2 D. C. Cooper and R. A. Brink, Genetics, 25: 593-617, 1940.
3 R. A. Brink and D. C. Cooper, Bot. Gaz., 102: 1-25, 1940.
4 R. A. Brink and D. C. Cooper, Genetics, 26: 487-505, 1941.

Three facts are now established which appear important for an understanding of the type of seed failure in question. (1) In addition to the trophic properties commonly attributed to it, the endosperm plays a basic rôle in the morphogenetic changes involved in transformation of the ovule into a seed.2 This is clearly shown in Nicotiana rustica. Following normal self-fertilization the funicular cells between the apex of the vascular bundle and the chalazal pocket become differentiated into conducting cells. The histological evidence strongly suggests that this important step is a response of the contiguous maternal tissue to the endosperm which is developing very rapidly at the time. The differentiation does not occur if N. rustica ovules are fertilized by N. glutinosa or N. tabacum. (2) Behavior of the endosperm during early postfertilization stages is significantly influenced by the genetic make-up of the tissue. This fact was established quantitatively in Medicago sativa, in which a significant difference in rate of free nuclear division was observed in inbred and crossbred endosperms.3 It was confirmed in Nicotiana rustica, in which the normal endosperm develops much more rapidly than do N. rustica x N. glutinosa and N. rustica x N. tabacum endosperms.4 (3) In seeds which fail, the collapse follows changes in the maternal tissues which arise as a result of hypofunction of the endosperm. Associated with the weakly growing endosperms in self-fertilized Medicago sativa3 and in the above-mentioned Nicotiana interspecific hybrids4 there is overgrowth of the adjacent maternal tissues which eventually induces signs of starvation in the endosperm itself and precipitates collapse of the seed. It was found that in N. rustica x N. tabacum seeds in which collapse is delayed so that a germinable condition may be reached, even though very rarely, the endosperm-nucellus volume ratio at early post-fertilization is higher than in N. rustica x N. glutinosa seeds, which all fail early.4 Since the pistillate parent is the same in both crosses, it is evident that the varying degree of abnormal development of the maternal tissue in the two respective classes of seed is a function of the endosperm genotype.

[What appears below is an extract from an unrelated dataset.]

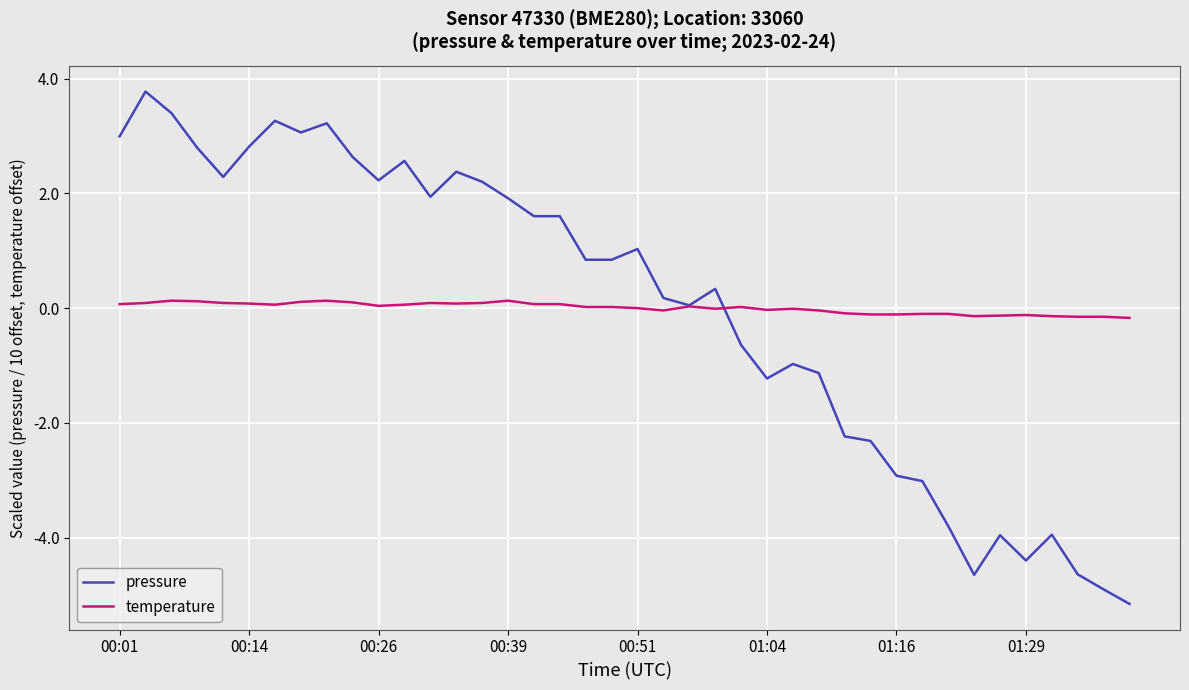

List the series in order of their peak value, lowest first.

temperature, pressure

5 T. Dobzhansky, Amer. Nat., 71: 404-420, 1937.

The endosperm, therefore, may act as a barrier to interspecific hybridization in flowering plants. The tissue forms the basis of an isolating mechanism, to use Dobzhansky's5 term, which tends, like numerous other physiological devices, to hinder the interchange of genes between specific groups.

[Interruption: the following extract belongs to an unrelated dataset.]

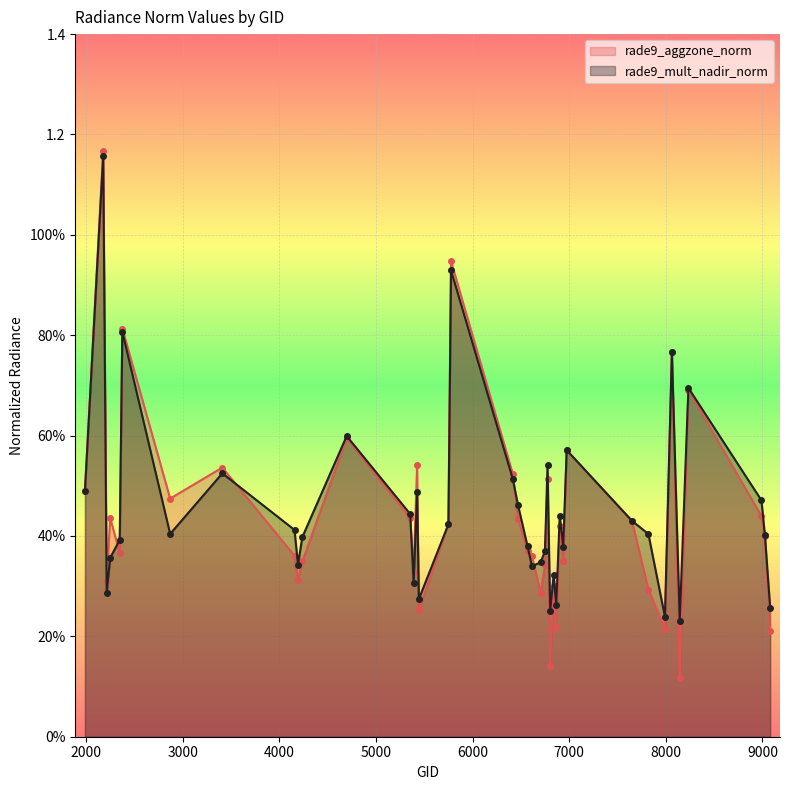

What is the total value across all series at 7991?

0.5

6 P. Laibach, Jour. Heredity, 20: 200-208, 1929.
7 H. B. Tukey, Proc. Amer. Soc. Hort. Sci., 32: 313-322, 1935.
8 J. van Overbeek, M. E. Conklin and A. P. Blakeslee, Amer. Jour. Bot,, 28: 647-656, 1941.

It is a point of considerable practical interest that failure of the seed due to weak endosperm development does not necessarily imply that the associated embryo is inviable. The lethal mechanism is not in the line of descent but is parallel to and impinges upon a short but critical segment of it. Freed of its adverse environment in the seed before breakdown occurs, the embryo may be capable of growing into a plant. Numerous cases are on record of vegetatively vigorous interspecific hybrids having been reared from badly shrunken seeds which may have barely passed the limits of germinability in their development. If the present analysis is well founded, it is a fair inference that below this threshold there are embryos of many more hybrids the realization of whose potentialities only awaits the application of suitable technics of artificial cultivation. The work of Laibach,6 Tukey,7 van Overbeek et al.8 demonstrates the possibilities of rearing incompletely developed embryos on synthetic media. The limits within which plant breeders may be able to explore the possibilities of interspecific hybridization now appear, therefore, to be significantly broader than earlier could have been foreseen.